Et quand nous avons dû livrer des armes à ces génocidaires en déroute, c’était là aussi dans une optique de paix, des armes purement défensives qui « n’avaient rien à voir avec le génocide », selon les mots mêmes de l’ancien secrétaire général.

Dans mon expérience militaire, qui est limitée mais bien supérieure à celle de M. Védrine, il était impossible de livrer ces armes sans un ordre express de l’Elysée, car JAMAIS mes compagnons d’arme n’auraient pu prendre de telles décisions. L’Elysée en a donc vraisemblablement décidé, mais sans aucun rôle particulier de son secrétaire général, qui d’ailleurs m’a expliqué avec une forme étonnante de désinvolture « qu’il n’était pas au courant des détails ».

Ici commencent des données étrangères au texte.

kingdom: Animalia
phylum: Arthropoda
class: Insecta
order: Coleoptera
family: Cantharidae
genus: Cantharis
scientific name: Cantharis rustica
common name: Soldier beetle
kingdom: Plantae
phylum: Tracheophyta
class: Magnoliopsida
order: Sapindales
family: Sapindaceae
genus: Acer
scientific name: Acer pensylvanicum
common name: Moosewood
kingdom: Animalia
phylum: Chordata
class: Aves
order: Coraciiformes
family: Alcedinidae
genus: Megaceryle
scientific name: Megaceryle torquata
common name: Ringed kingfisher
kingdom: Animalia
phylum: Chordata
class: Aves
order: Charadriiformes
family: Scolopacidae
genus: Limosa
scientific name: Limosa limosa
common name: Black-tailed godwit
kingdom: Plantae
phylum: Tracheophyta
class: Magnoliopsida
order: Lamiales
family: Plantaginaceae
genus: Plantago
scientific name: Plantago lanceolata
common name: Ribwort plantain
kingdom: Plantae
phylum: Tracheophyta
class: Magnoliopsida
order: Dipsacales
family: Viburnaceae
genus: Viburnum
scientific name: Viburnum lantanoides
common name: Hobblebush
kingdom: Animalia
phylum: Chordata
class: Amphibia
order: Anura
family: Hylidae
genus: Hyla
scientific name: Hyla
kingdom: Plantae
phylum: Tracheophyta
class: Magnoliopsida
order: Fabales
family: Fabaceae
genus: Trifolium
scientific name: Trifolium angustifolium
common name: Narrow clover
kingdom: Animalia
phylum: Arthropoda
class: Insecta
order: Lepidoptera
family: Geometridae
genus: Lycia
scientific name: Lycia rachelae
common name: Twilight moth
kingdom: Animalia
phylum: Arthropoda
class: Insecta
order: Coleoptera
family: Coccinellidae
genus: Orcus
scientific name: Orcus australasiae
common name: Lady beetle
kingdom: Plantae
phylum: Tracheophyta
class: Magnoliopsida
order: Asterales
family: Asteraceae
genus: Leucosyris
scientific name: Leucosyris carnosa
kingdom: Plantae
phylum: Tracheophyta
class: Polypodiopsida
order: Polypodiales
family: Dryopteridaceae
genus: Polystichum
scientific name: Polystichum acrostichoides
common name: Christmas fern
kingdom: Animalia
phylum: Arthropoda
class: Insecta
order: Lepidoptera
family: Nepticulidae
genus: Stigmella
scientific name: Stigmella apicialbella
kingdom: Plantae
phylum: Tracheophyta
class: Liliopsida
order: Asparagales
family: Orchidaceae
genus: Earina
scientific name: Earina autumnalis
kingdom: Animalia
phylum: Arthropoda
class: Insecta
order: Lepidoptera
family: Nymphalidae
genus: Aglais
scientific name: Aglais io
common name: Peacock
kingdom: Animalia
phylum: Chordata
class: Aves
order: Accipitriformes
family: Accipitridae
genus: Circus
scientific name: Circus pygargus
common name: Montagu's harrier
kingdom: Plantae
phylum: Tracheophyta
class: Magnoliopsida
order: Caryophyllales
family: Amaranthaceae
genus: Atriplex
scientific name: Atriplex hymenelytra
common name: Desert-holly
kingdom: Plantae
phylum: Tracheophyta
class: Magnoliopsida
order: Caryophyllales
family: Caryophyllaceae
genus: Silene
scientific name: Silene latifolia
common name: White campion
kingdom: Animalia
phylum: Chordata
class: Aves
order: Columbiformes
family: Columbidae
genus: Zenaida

Apparaît alors le deuxième Hubert Védrine, celui qui ne souhaite pas répondre à ces questions et qui voudrait tellement que nous n’en parlions plus.

Pourtant, il alimente lui-même cette polémique en poursuivant tour à tour un vétéran de l’opération Turquoise (moi-même), une médecin remarquable qui s’est consacrée à la défense des victimes de viol pendant ce génocide atroce – Annie Faure –, et ensuite le grand reporter Patrick de Saint-Exupéry qui fut l’un des premiers à poser publiquement la question du rôle du pouvoir français de l’époque dans ce drame du Rwanda.

Mais est-ce bien nous qu’Hubert Védrine poursuit en justice ou l’ombre des questions auxquelles il ne peut pas répondre sans se mettre en cause ?

J’invite donc tous ceux que le sujet intéresse à poser cette question : quel rôle a joué Hubert Védrine dans cette politique au Rwanda qui a mené à un « désastre français » et au génocide des Tutsi ?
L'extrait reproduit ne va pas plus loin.